Lines that contain the string "Code" are the ones to list; copy all of them from the records.

* **Before and after images**:
· · ·

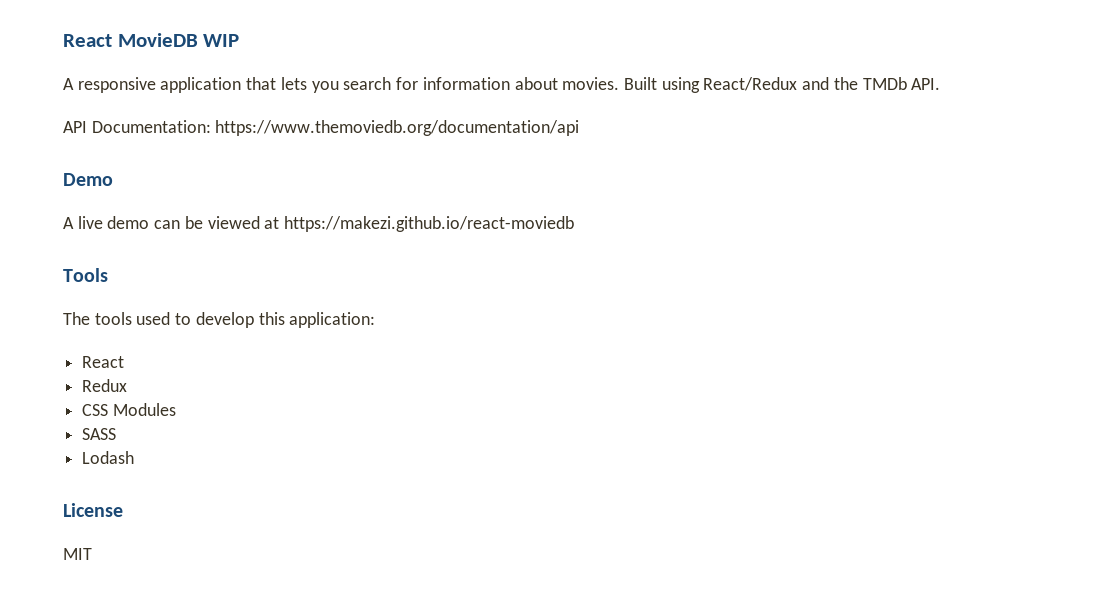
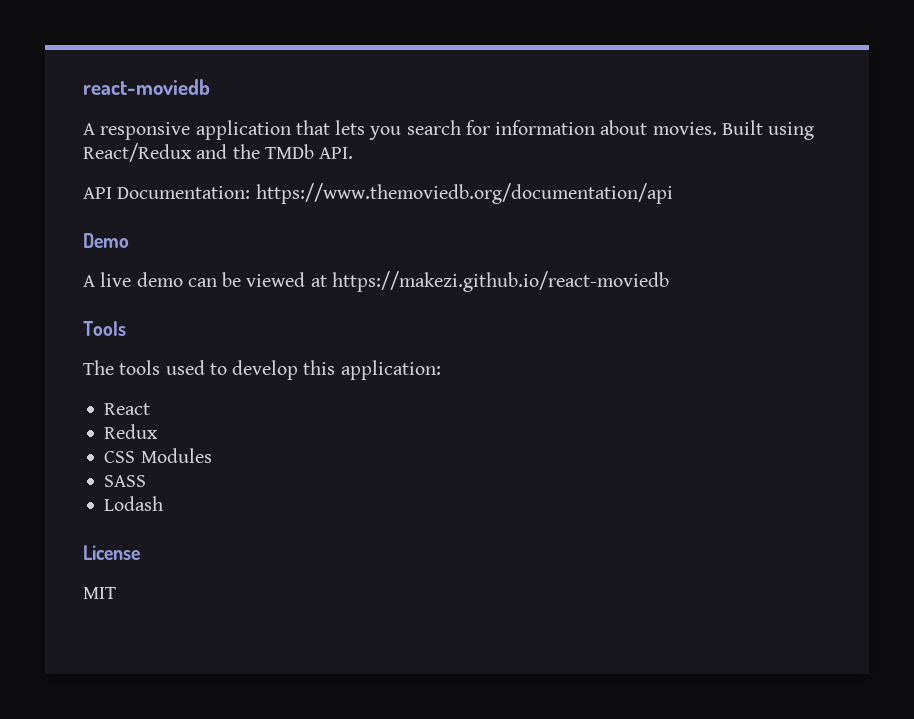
[63,33,240,47] React MovieDB WIP -> [83,79,210,95] react-moviedb

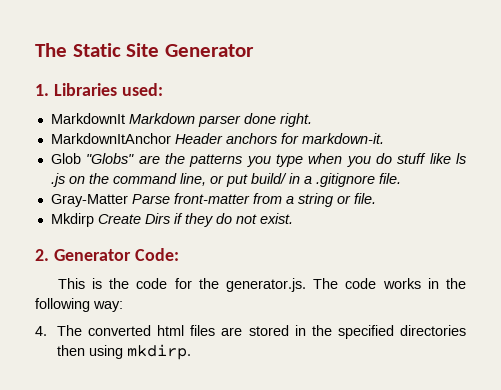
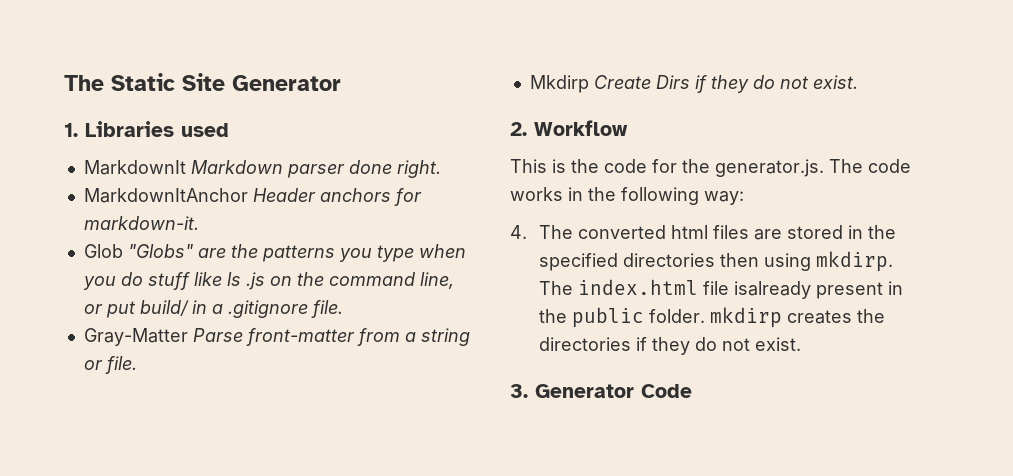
[121,83,163,96] used: -> [181,123,229,137] used
[53,248,179,261] Generator Code: -> [534,120,628,136] Workflow
(192, 352) none -> [538,279,903,299] [538,307,885,328] [538,337,801,355] [510,384,692,398] The index.html file isalready present in the public folder. mkdirp creates the directories if they do not exist. // 3. Generator Code

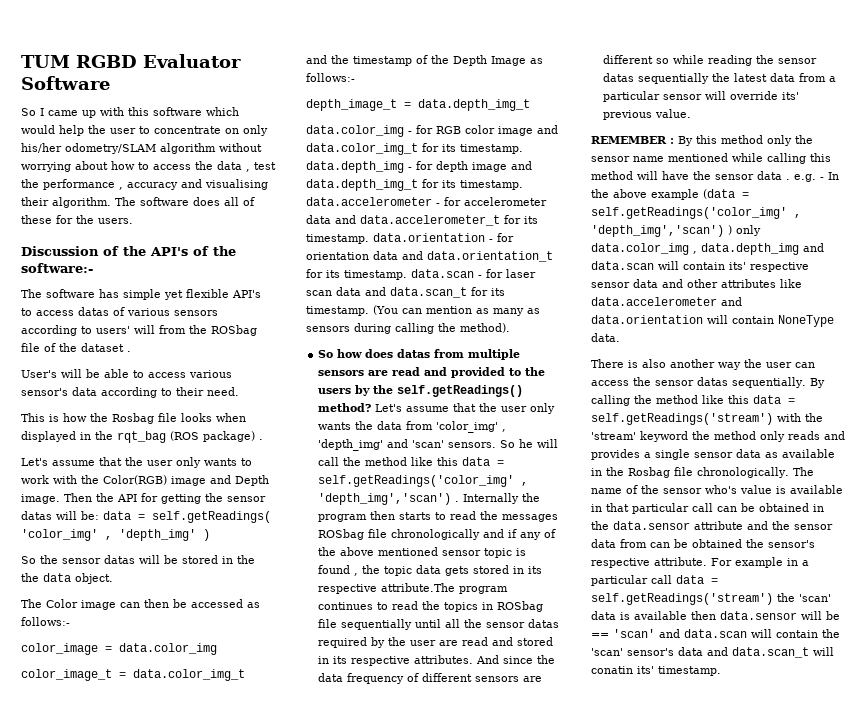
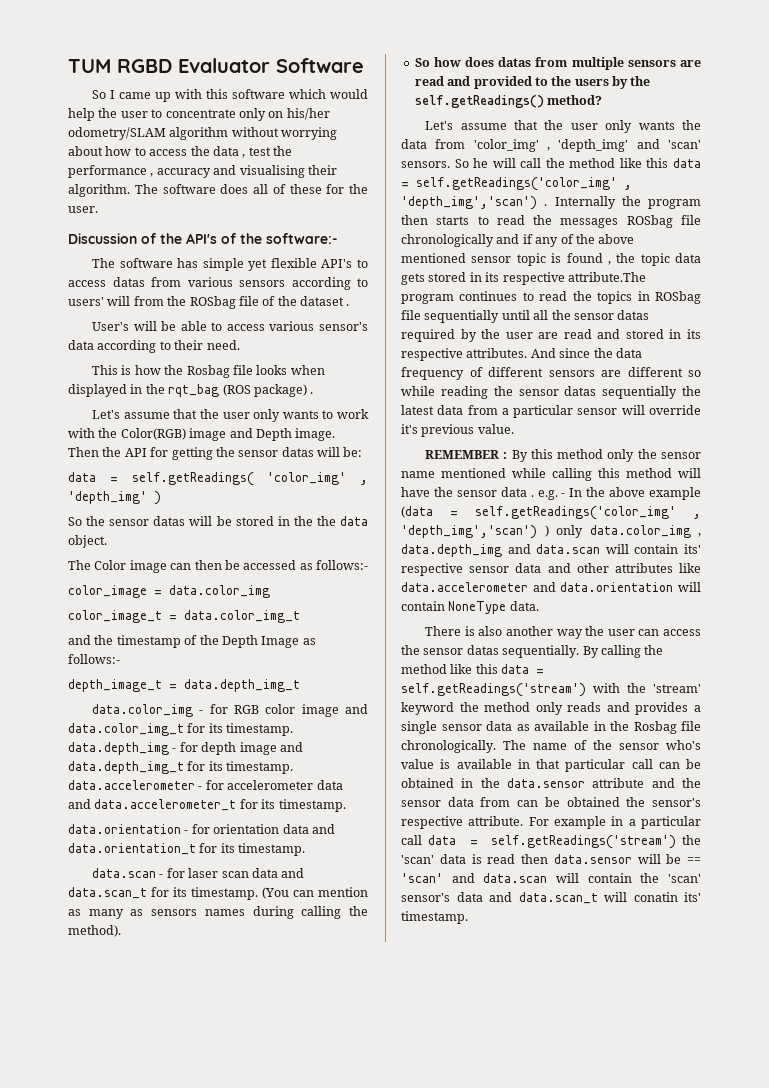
[225,125,268,136] on only -> [238,108,284,121] only on
[98,218,133,224] users. -> [68,206,98,213] user.
[113,307,125,316] of -> [151,277,181,287] from
(99, 515) none -> (363, 452) //
(369, 239) none -> (346, 805) //
(407, 275) none -> (306, 849) //
(350, 329) none -> [204,909,245,916] names
(372, 407) none -> (603, 100) //
[782,92,800,100] its' -> [401,424,418,434] it's
[634,611,687,620] available -> [487,854,516,864] read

· · ·

* **Worked solution**:
[53,248,179,261] Generator Code: -> [534,120,628,136] Workflow
(192, 352) none -> [538,279,903,299] [538,307,885,328] [538,337,801,355] [510,384,692,398] The index.html file isalready present in the public folder. mkdirp creates the directories if they do not exist. // 3. Generator Code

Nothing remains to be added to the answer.